The following is an analysis of the output of this parameter written by someone else.
# Iostat-x 1
Avg-cpu: % user % nice % sys % idle
16.24 0.00 4.31 79.44
Device: rrqm/s wrqm/s r/s w/s rsec/s wsec/s rkB/s wkB/s avgrq-sz avgqu-sz await svctm % util
/Dev/cciss/c0d0
0.00 44.90 1.02 27.55 8.16 579.59 4.08 289.80 20.57 22.35 78.21 5.00 14.29
/Dev/cciss/c0d0p1
0.00 44.90 1.02 27.55 8.16 579.59 4.08 289.80 20.57 22.35 78.21 5.00 14.29
/Dev/cciss/c0d0p2
0.00 0.00 0.00 0.00 0.00 0.00 0.00 0.00 0.00 0.00 0.00 0.00 0.00
The iostat output above indicates that 28.57 device I/O operations are performed in seconds: total IO/s = r/s (read) + w/s (write) = 1.02 + 27.55 = 28.57 (times/second), where the write operation occupies the main body (w: r = 27 ).

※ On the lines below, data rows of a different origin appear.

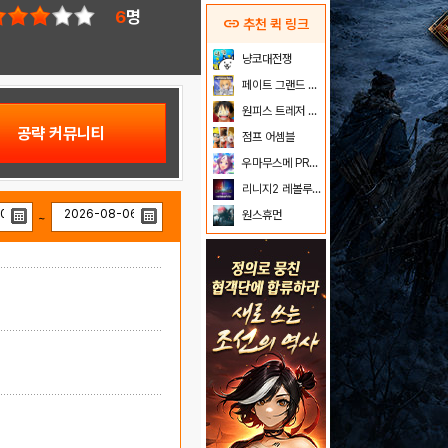
6
명
link
추천 퀵 링크
냥코대전쟁
페이트 그랜드 오더
원피스 트레저 크루즈
공략 커뮤니티
점프 어셈블
우마무스메 PRETTY DERBY
리니지2 레볼루션
원스휴먼
~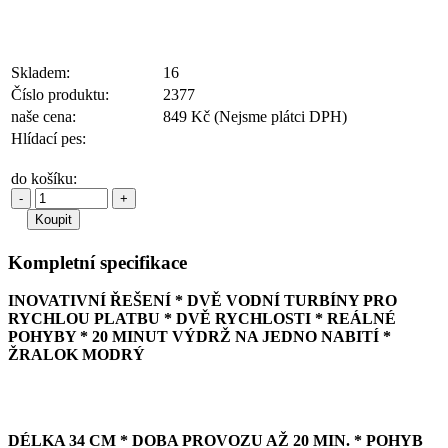
Skladem:
16
Číslo produktu:
2377
naše cena:
849 Kč
(Nejsme plátci DPH)
Hlídací pes:
do košíku:
-
+
Kompletní specifikace
INOVATIVNÍ ŘEŠENÍ * DVĚ VODNÍ TURBÍNY PRO
RYCHLOU PLATBU * DVĚ RYCHLOSTI * REÁLNÉ
POHYBY * 20 MINUT VÝDRŽ NA JEDNO NABITÍ *
ŽRALOK MODRÝ
DÉLKA 34 CM *
DOBA PROVOZU AŽ 20 MIN. * POHYB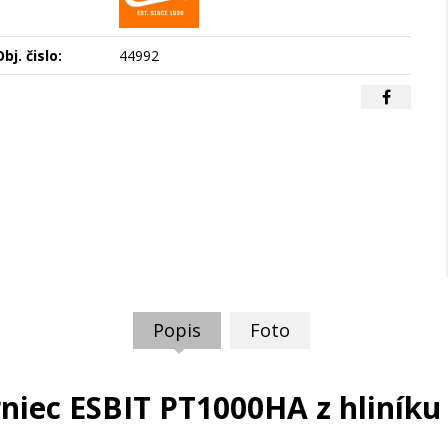
bj. čislo:
44992
Popis
Foto
niec ESBIT PT1000HA z hliníku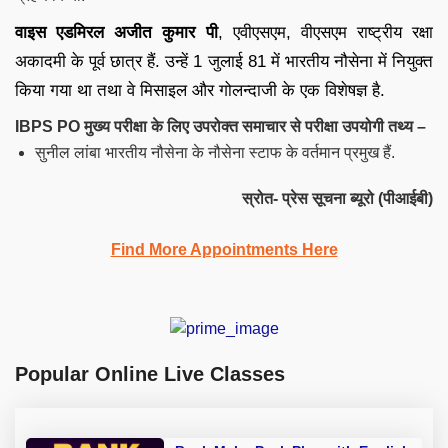
वाइस एडमिरल अजीत कुमार पी
, एवीएसएम, वीएसएम राष्ट्रीय रक्षा
अकादमी के पूर्व छात्र हैं. उन्हें 1 जुलाई 81 में भारतीय नौसेना में नियुक्त
किया गया था तथा वे मिसाइल और गोलन्दाजी के एक विशेषज्ञ है.
IBPS PO मुख्य परीक्षा के लिए उपरोक्त समाचार से परीक्षा उपयोगी तथ्य –
सुनील लांबा भारतीय नौसेना के नौसेना स्टाफ के वर्तमान प्रमुख हैं.
स्रोत- प्रेस सूचना ब्यूरो (पीआईबी)
Find More Appointments Here
Popular Online Live Classes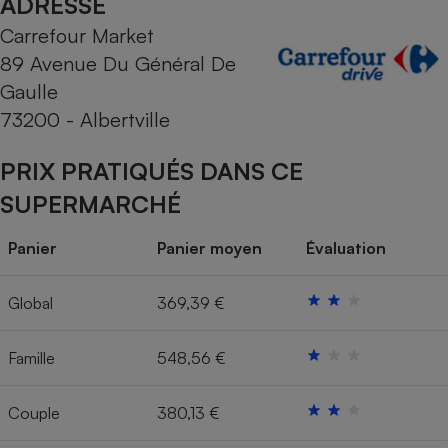
ADRESSE
Carrefour Market
Cafetière à expressos
89 Avenue Du Général De
Gaulle
73200 - Albertville
PRIX PRATIQUÉS DANS CE
SUPERMARCHÉ
Robot ménager
Panier
Panier moyen
Évaluation
Global
369,39 €
Famille
548,56 €
Couple
380,13 €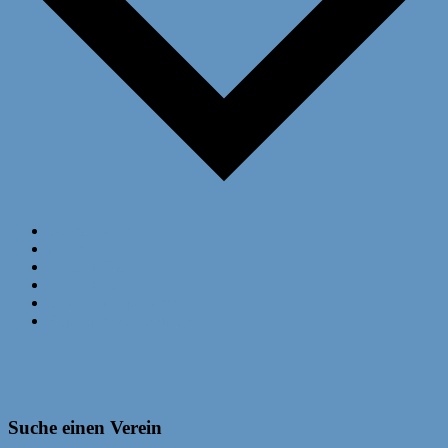
Google Kalender
iCalendar
Outlook 365
Outlook Live
.ics-Datei exportieren
Exportiere Outlook .ics Datei
Suche einen Verein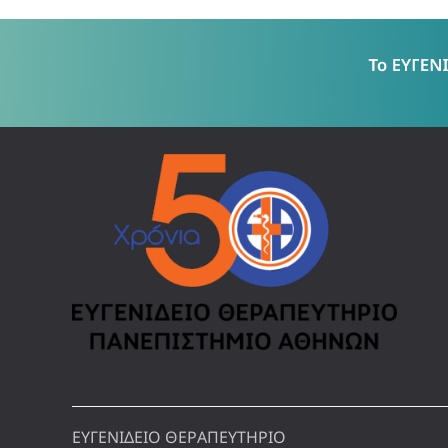
ΕΥΓΕΝΙΔΕΙΟ ΘΕΡΑΠΕΥΤΗΡΙΟ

On average, only 5 ms is required for each device I/O operation, but 78 ms is required for each I/O request. why? Because too many I/O requests are sent (about 29 requests per second), assuming these requests are sent at the same time, the average wait time can be calculated as follows:
Average wait time = single I/O service time * (1 + 2 +... + Requests-1)/total requests
Application to the above example: average wait time = 5 ms * (1 + 2 +... + 28)/29 = 70 ms, which is very close to the average waiting time of 78 ms given by iostat. This in turn indicates that I/O is initiated at the same time.
There are many I/O requests per second (about 29), but the average queue is not long (only about 2). This indicates that the arrival of these 29 requests is uneven, i/O is idle most of the time.
In one second, 14.29% of the time I/O queues have Requests. that is to say, the I/O system has nothing to do in 85.71% of the time, all 29 I/O requests are processed within 142 milliseconds.
Delta (ruse + wuse)/delta (io) = await = 78.21 => delta (ruse + wuse)/s = 78.21 * delta (io) /s = 78.21*28.57 = 2232.8, indicating that I/O requests per second need to wait for a total of 2232.8 ms. Therefore, the average queue length should be 2232.8 ms/1000 ms = 2.23, while the average queue length (avgqu-sz) provided by iostat is 22.35. why? Because there is a bug in iostat, the avgqu-sz value should be 2.23 instead of 22.35.
※Note: When I use iostat to detect servers, I usually use the iostat-d command. the returned results are generally followedTps, blk_read/s, and blk_wrth/sThese three types of servers are generally used for comparative testing in the same environment. in this way, the performance difference will suddenly come out.